Les ingénieurs, les médecins, les universitaires, les experts – mais pas qu’eux – n’entrevoient plus leur avenir dans un pays qui n’a plus son destin en main. Ils prennent le chemin de l’exode, au grand dam de la collectivité nationale.
Il faut remonter aux pires moments de notre lointaine histoire pour retrouver cette avalanche de malédictions.
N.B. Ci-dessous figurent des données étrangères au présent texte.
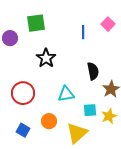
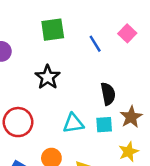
green square: (36, 23) -> (53, 30), moved
blue line: (83, 32) -> (95, 44), turned -32
cyan square: (90, 110) -> (104, 125), moved

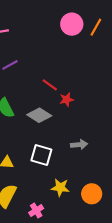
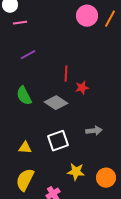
red line: (50, 85) -> (66, 74), turned 56
white square: (41, 155) -> (58, 141), turned -35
Les pères de l’Indépendance et les pionniers de l’État doivent se retourner dans leur tombe, face à la déchéance d’un pays dévasté par les siens.
Les signaux d’alarme, les mises en garde d’ici et d’ailleurs n’auront servi à rien, sinon à signifier le dédain, l’inconsistance ou l’irresponsabilité de dirigeants coupables de non assistance à pays en danger.
Les deux récentes alertes d’une rare gravité, celles de Fitch Ratings, qui fait de nous le mouton noir des pays à haut risque, et de Morgan Stanley, qui évoque un probable défaut de paiement, n’ont pas mis la classe dirigeante en émoi ni préparé le pays à un véritable électrochoc pour sonner le réveil. L’heure n’est pas encore à la mobilisation générale, mais qui sait?
Les apparences sont souvent trompeuses et la réalité y est beaucoup plus complexe. On le saura à l’issue de la récente mission du FMI venue sonder les intentions des partenaires sociaux et jauger leur détermination réformatrice. Alors, accord ou pas avec le FMI pour se donner un peu plus d’air ? La balle est dans le camp de l’UGTT. L’heure de vérité a sonné pour tout le monde.